A word-for-word retyping of the listing below is required, with the pictures dropped.
----------
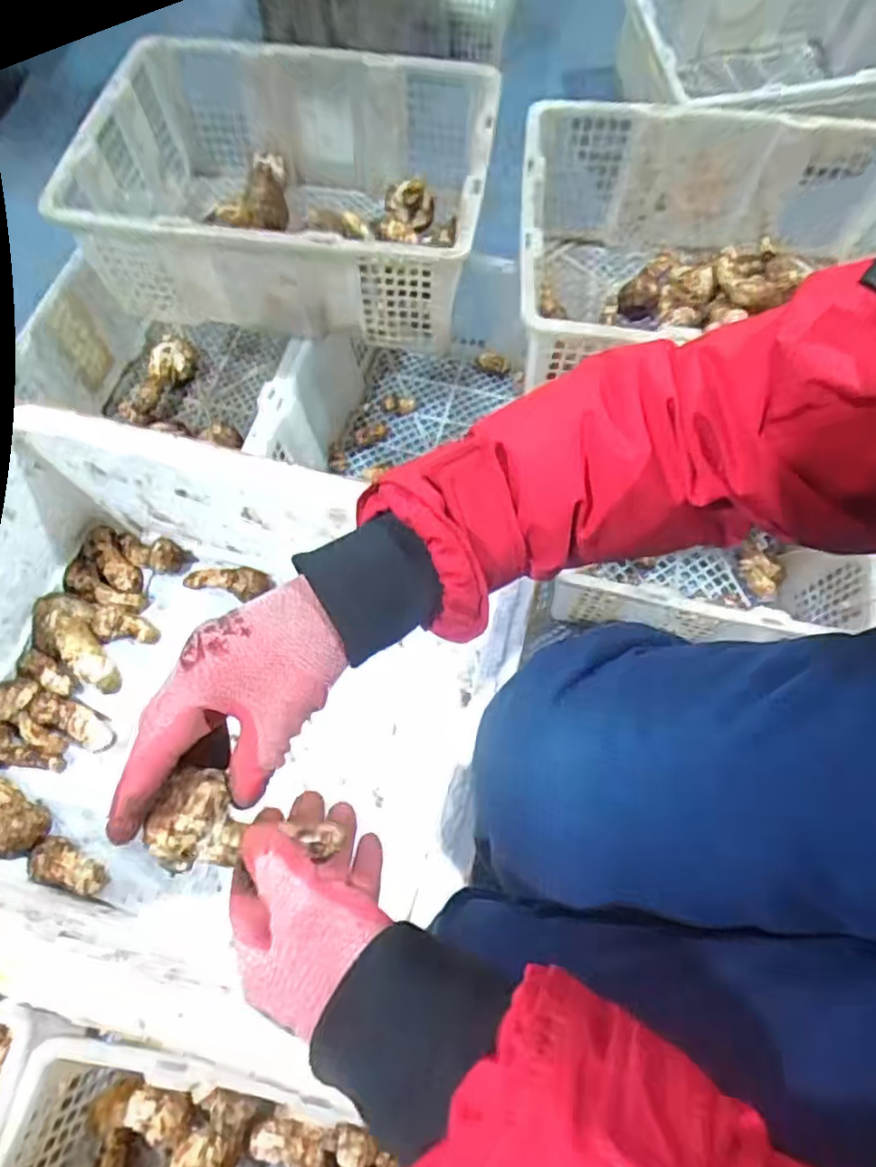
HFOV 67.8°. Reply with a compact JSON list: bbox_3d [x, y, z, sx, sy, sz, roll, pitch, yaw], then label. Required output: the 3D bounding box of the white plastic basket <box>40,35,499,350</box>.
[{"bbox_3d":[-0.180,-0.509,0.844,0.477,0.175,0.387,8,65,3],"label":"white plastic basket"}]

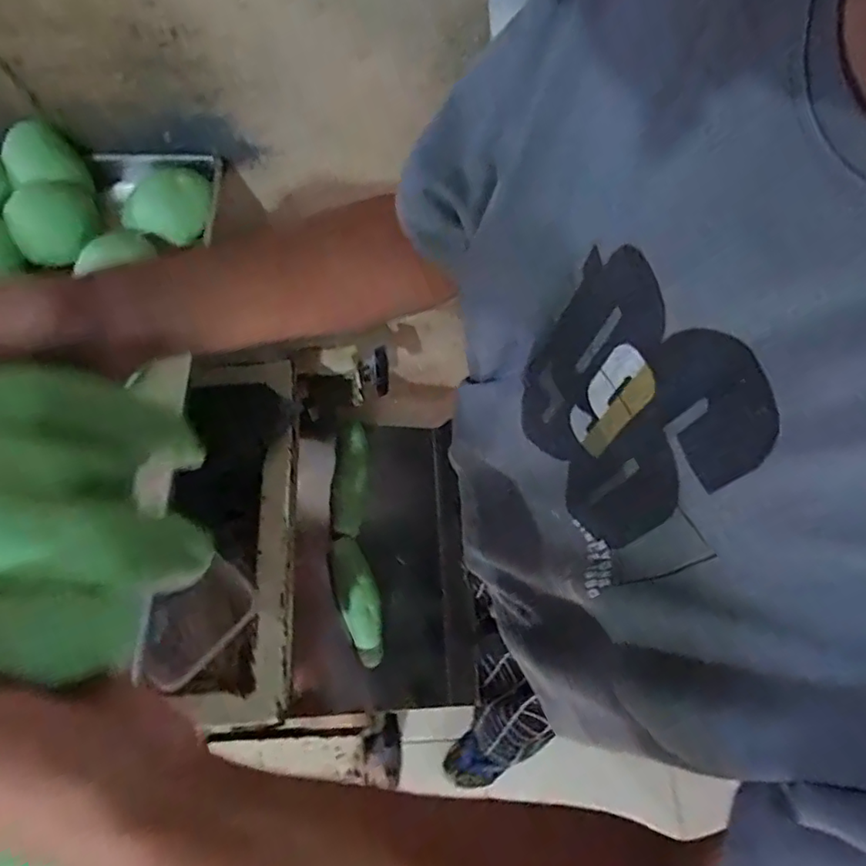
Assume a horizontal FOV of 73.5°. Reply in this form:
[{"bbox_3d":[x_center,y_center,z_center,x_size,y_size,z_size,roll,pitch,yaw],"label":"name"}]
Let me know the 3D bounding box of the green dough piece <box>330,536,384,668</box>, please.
----------
▶ **Problem solution**:
HFOV 67.8°. Reply with a compact JSON list: bbox_3d [x, y, z, sx, sy, sz, roll, pitch, yaw], then label. Required output: the 3D bounding box of the white plastic basket <box>40,35,499,350</box>.
[{"bbox_3d":[-0.180,-0.509,0.844,0.477,0.175,0.387,8,65,3],"label":"white plastic basket"}]

Assume a horizontal FOV of 73.5°. Reply in this form:
[{"bbox_3d":[x_center,y_center,z_center,x_size,y_size,z_size,roll,pitch,yaw],"label":"name"}]
Let me know the 3D bounding box of the green dough piece <box>330,536,384,668</box>, please.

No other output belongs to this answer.